[Date Prev][Date Next][Thread Prev][Thread Next]
[Date Index]
[Thread Index]
- Subject: Re: Load large amount of data fast
 
- From: Sean Conner <sean@...>
 
- Date: Sun, 17 Oct 2010 06:13:24 -0400
 
It was thus said that the Great Alexander Gladysh once stated:
> Hi, list!
> 
> Apologies for a lazy question, I have not done my own homework.
> 
> I've got a large file  (3M entries, 250 MB) with data.
> Each entry is one line with a small Lua table:
> 
> { foo = 1; bar = 2; baz = 'text' };
> 
> (Actually, there are two different entry formats, but that does not matter.)
> 
> I need to load this data fast enough. (Faster than several hours that
> my original loader runs on LJ2, and it still had not stopped.)
> 
> So, if you know an implementation than ad-hoc unoptimized one below,
> please share.
  Under the assumption that you could either generate the data as an actual
Lua script, or massage the data into a Lua script, I generated a file with
3M entries that looks like:
res = {}
function init()
table.insert(res,{ foo = 1 , bar = 2 , baz = 'text1' })
table.insert(res,{ foo = 1 , bar = 2 , baz = 'text2' })
 ... 
table.insert(res,{ foo = 1 , bar = 2 , baz = 'text4094' })

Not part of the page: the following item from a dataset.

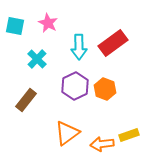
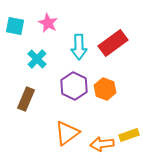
purple hexagon: moved 1 px left; rotated 8 degrees counterclockwise
brown rectangle: moved 1 px up; rotated 15 degrees counterclockwise
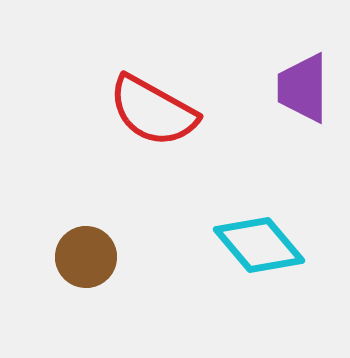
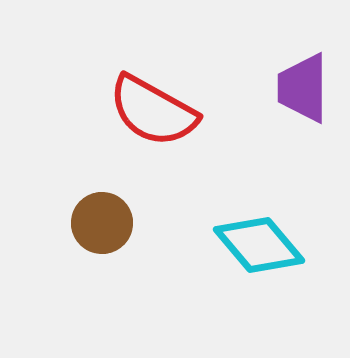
brown circle: moved 16 px right, 34 px up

table.insert(res,{ foo = 1 , bar = 2 , baz = 'text4095' })
table.insert(res,{ foo = 1 , bar = 2 , baz = 'text4096' })
end
init()
function init()
table.insert(res,{ foo = 1 , bar = 2 , baz = 'text4097' })

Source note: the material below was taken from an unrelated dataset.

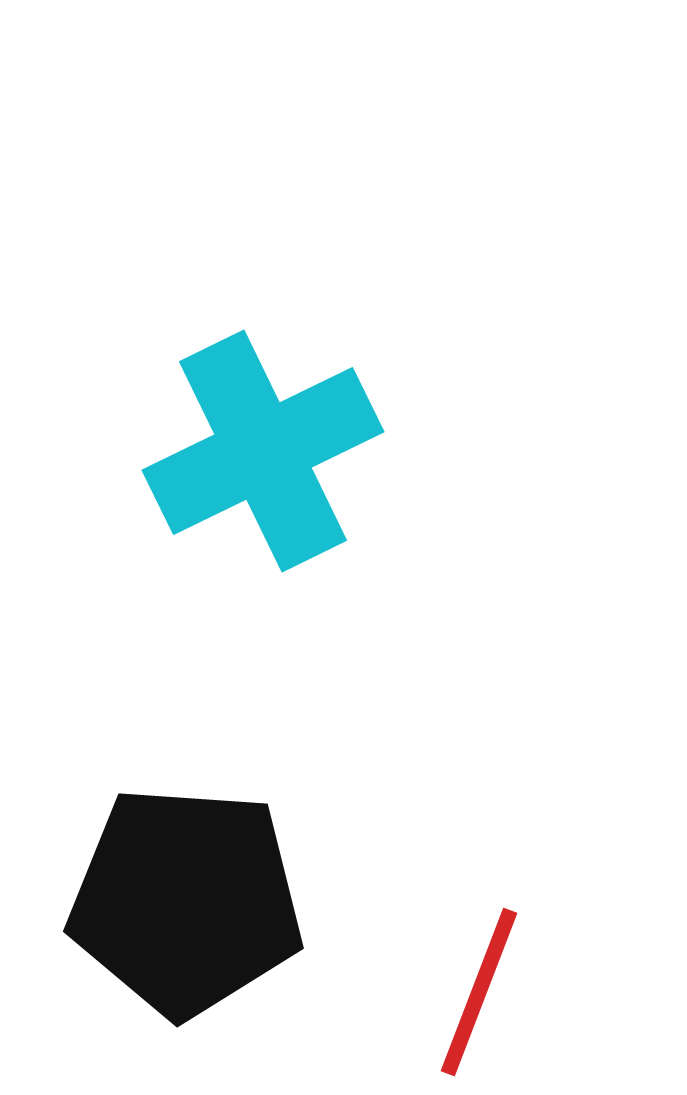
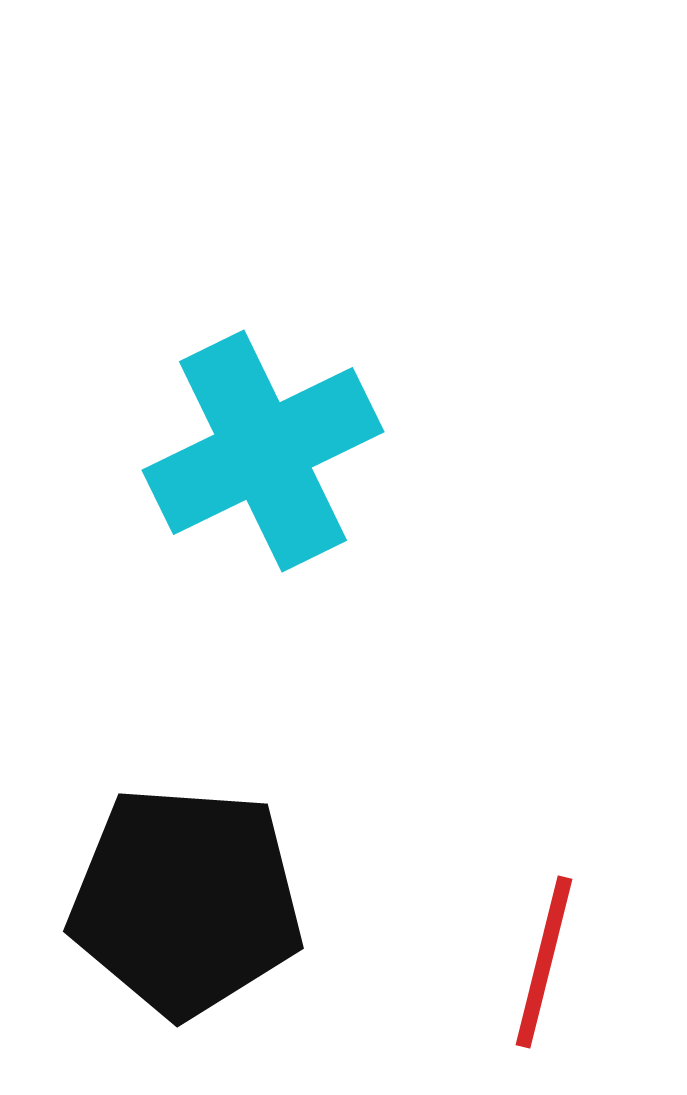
red line: moved 65 px right, 30 px up; rotated 7 degrees counterclockwise
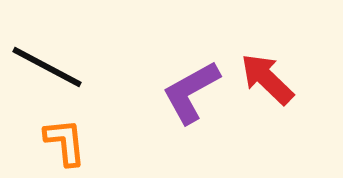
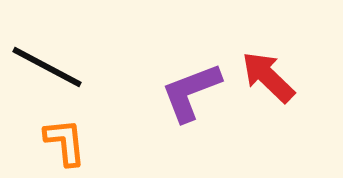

table.insert(res,{ foo = 1 , bar = 2 , baz = 'text4098' })
table.insert(res,{ foo = 1 , bar = 2 , baz = 'text4099' })
...
table.insert(res,{ foo = 1 , bar = 2 , baz = 'text2999999' })
table.insert(res,{ foo = 1 , bar = 2 , baz = 'text3000000' })
end
init()
  Each time init() is defined, 4,096 records are inserted into res.  I limited
it to 4,096 because LuaJIT 2.0.0-beta2 (the version I currently have
installed) has an even lower limit of constants per function than Lua and
found (for my own huge script) that a limit of 4,096 works fine for both
LuaJIT and Lua.  
  I then ran lua and luajit over this file and timed the results:
[spc]lucy:/tmp/foo>time lua data1
real    0m32.067s
user    0m29.807s
sys     0m1.747s
[spc]lucy:/tmp/foo>time luajit data1
real    3m21.539s
user    0m25.572s
sys     0m18.276s
  Yes, LuaJIT did worse than Lua.  Some more data:
Computer:	Intel(R) Pentium(R) D  CPU 2.66GHz (dual core)
		1G RAM (low I know)
		Linux 2.6.9
Lua:		5.1.4 with all patches applied
LuaJIT:		2.0.0-beta2
Script to generate data file:
	MAX = 4096
	local file = io.open("data1","w")
	file:write("res = {}\nfunction init()\n")
	cnt = 0
	for i = 1,3000000 do  
	  if cnt == MAX then
	    file:write("end\ninit()\nfunction init()\n")
	    cnt = 0
	  end
  
	  file:write("table.insert(res,{ foo = 1 , bar = 2 , baz = 'text" .. i .. "'})\n")
	  cnt = cnt + 1
	end
	file:write("end\ninit()\n")
	file:close()
  -spc